# Exercise details
Take the line containing "focal_35mm: 26" and all lines after it, through the end of the material, and repeat them exactly, pictures left out.
------------------------------------------------------------------------
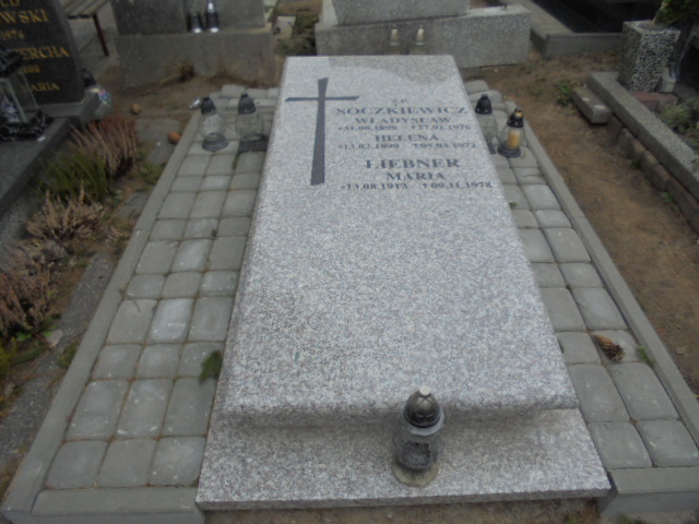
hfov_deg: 67.3
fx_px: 525
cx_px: 350
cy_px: 262
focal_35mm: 26
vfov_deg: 53.1
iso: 100
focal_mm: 4.6
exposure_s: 1/500
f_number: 3.5
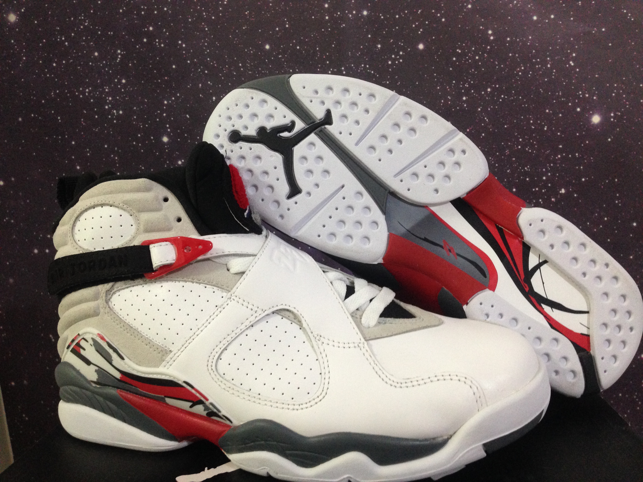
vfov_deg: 42.9
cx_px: 322
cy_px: 241
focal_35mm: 33
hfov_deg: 55.4
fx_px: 613
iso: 250
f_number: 2.4
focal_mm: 4.12
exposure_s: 1/20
------------------------------------------------------------------------
# Task response
focal_35mm: 26
vfov_deg: 53.1
iso: 100
focal_mm: 4.6
exposure_s: 1/500
f_number: 3.5
vfov_deg: 42.9
cx_px: 322
cy_px: 241
focal_35mm: 33
hfov_deg: 55.4
fx_px: 613
iso: 250
f_number: 2.4
focal_mm: 4.12
exposure_s: 1/20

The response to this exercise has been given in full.